In human evolution, Bellah believes, it has historically been religion that provided the major occasions of serious play. Even from a strictly secular point of view, such occasions were not escapist or fantasy based. Ritual enabled something profoundly true to be apprehended: “the creative and transformative power of society itself”.

The capacities for religious play evolved over time and not all at once. Gesture – saying something by bodily acting it out – came first. Myth and narrative – organising one’s understanding of oneself as an unfolding story – came second. The capacity to see and speak of the demands of ethics as separate from those of society developed last, in a burst of human creativity spanning China, India, Ancient Greece and Israel during the Axial Age of the first millennium BCE.

Bellah calls this newfound “theoretic” capacity a breakthrough in human history because it enabled solidarity and empathy to be reconceived in universal terms. It opened a space where doubts about life’s daily grind, paradoxes and compulsions could be subjected to systemic critique. It did not eliminate gesture and myth but gave them a new iconic and poetic power.

The account, while encompassing world history, stops 2000 years ago but helps us understand Good Friday. It alerts us, first, against simplifying the processions into any simple single meaning. It is in the nature of such play that it has, condensed within it, several superimposed meanings at the various levels of gesture, storytelling and ethical reflection.

The processions’ sequence brings together in the streets a “theoretic” tradition of biblical interpretation, which dates back to the early Church, and Hollywood’s mythological epics. The stories told encompass those in the Bible, those we tell each other about where we think our society is going and those we tell ourselves when we come to terms with suffering and loss of innocence.
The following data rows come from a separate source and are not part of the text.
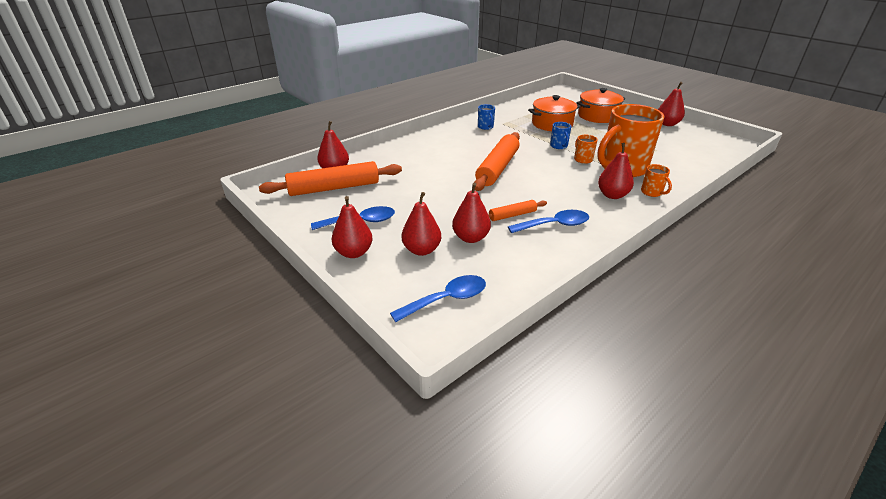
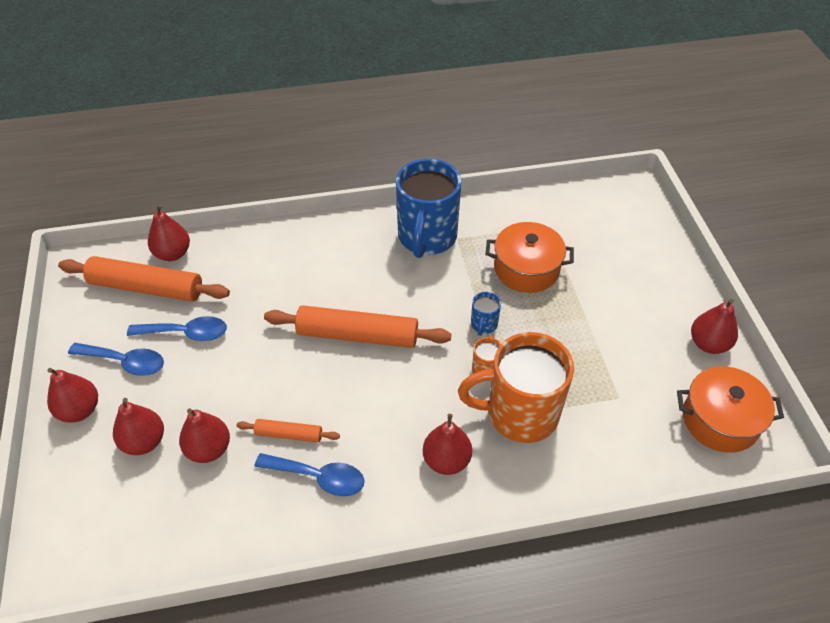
camera: 30 degrees right, 15 degrees up
blue spoon [390,275,486,322] -> blue spoon moved to [127,316,227,341]
orange rolling pin [474,132,520,191] -> orange rolling pin turned 45 degrees clockwise [264,305,451,348]
blue mug [478,104,495,130] -> blue mug [396,159,462,258], size x2.40
orange pot [576,88,625,123] -> orange pot moved to [677,366,784,453]
orange mug [641,164,672,197] -> none

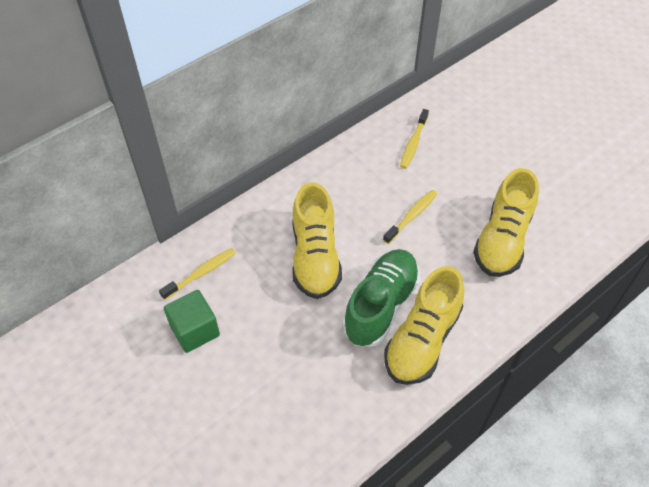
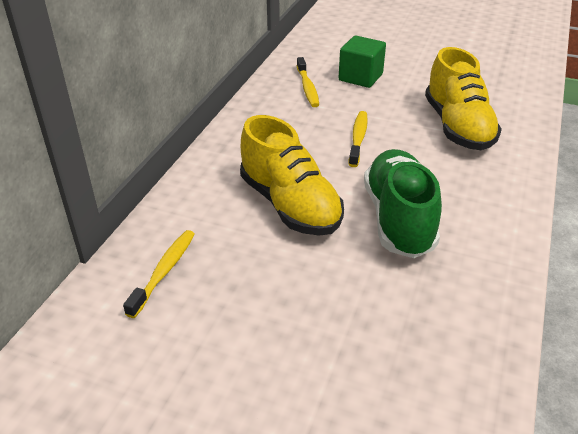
camera: 30 degrees left, 15 degrees down
green cube [164,290,220,353] -> green cube moved to [339,36,386,88]
yellow shoe [384,266,465,385] -> none

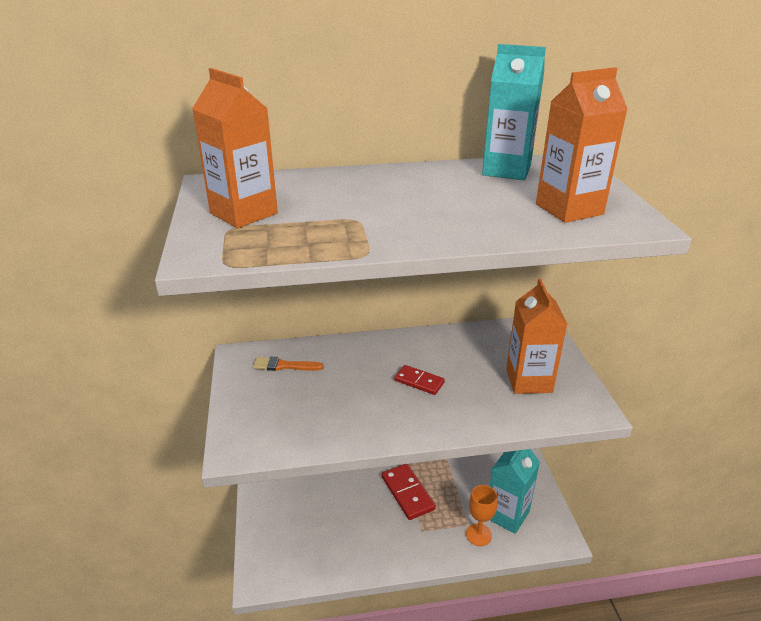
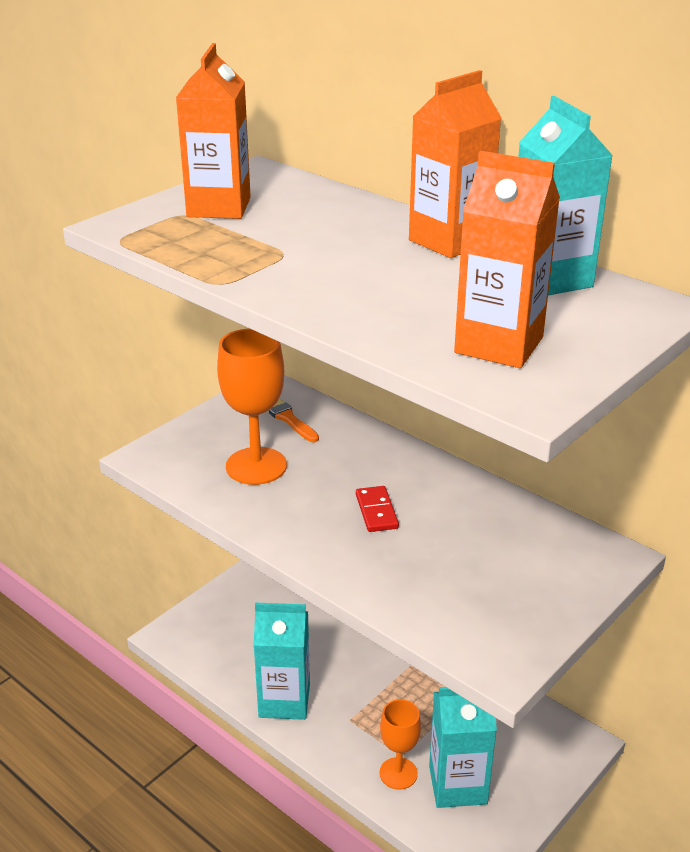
camera: 50 degrees right, 0 degrees up
red domino [382,464,436,520] -> none
orange carton [506,279,567,394] -> orange carton moved to [409,70,501,258]
none -> orange goblet [217,329,287,485]
none -> turquoise carton [253,603,310,720]

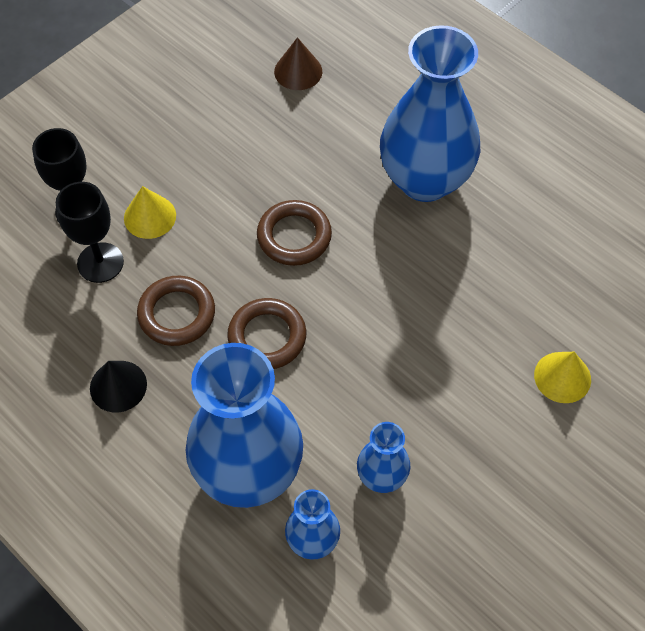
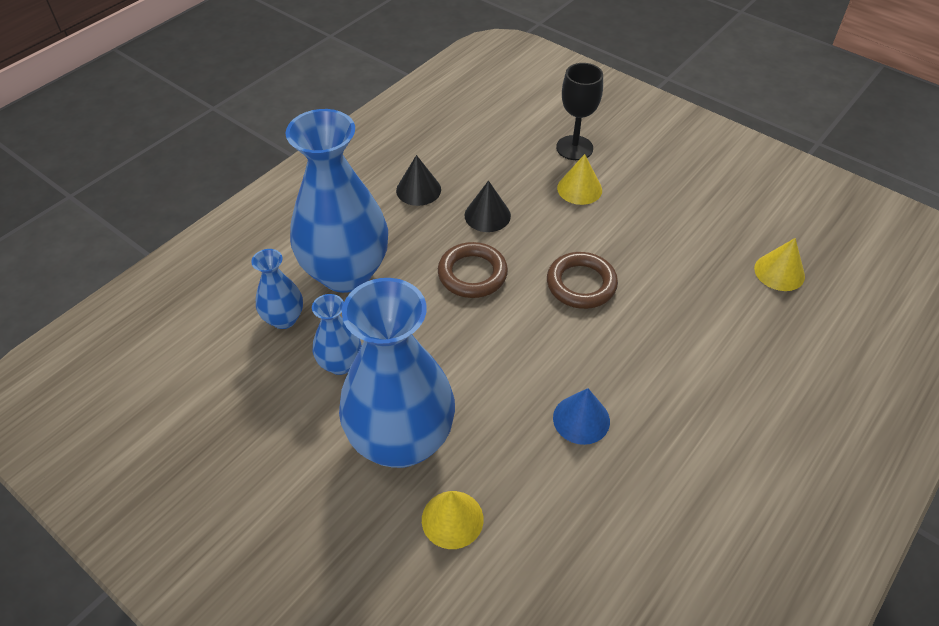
camera: 85 degrees right, 10 degrees down
black goblet [56,182,124,283] -> none
brown ring [137,276,215,346] -> black cone [465,181,511,232]
brown cone [274,37,322,90] -> yellow cone [754,238,805,291]
blue vase [380,25,480,202] -> blue vase moved to [339,278,455,468]
none -> blue cone [553,388,610,445]

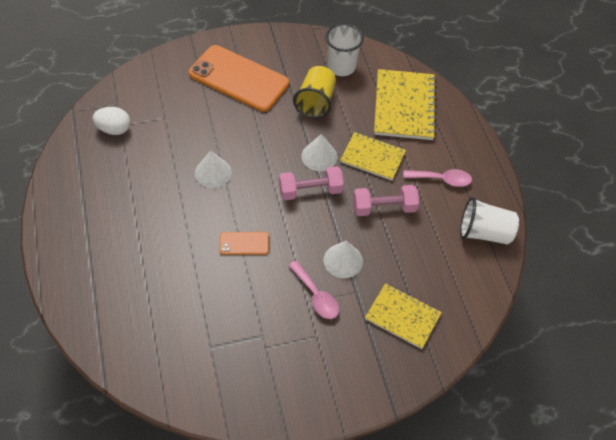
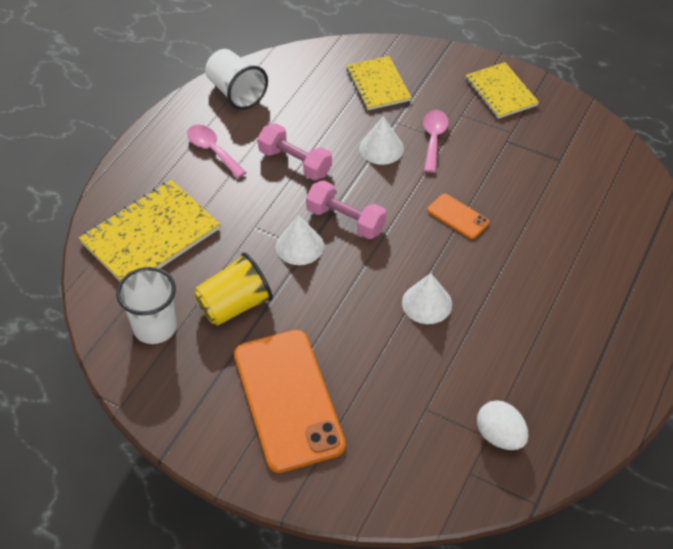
camera: 135 degrees left, 5 degrees down
yellow notebook [340,132,406,181] -> yellow notebook moved to [466,62,539,119]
The stately walk of the centurions, the funeral marches of the band clubs, the mask-like, far-seeing gravity of Moses (or Abraham or Barabbas...) and the out-of-frame nod when he acknowledges a spectator’s wave... this mix of sacred and profane, of Russell Crowe and piety, of training and mystery... can only be brought into a single frame by serious play.

It’s not child’s play. The history of our species leaps within us when we hear the first drum roll.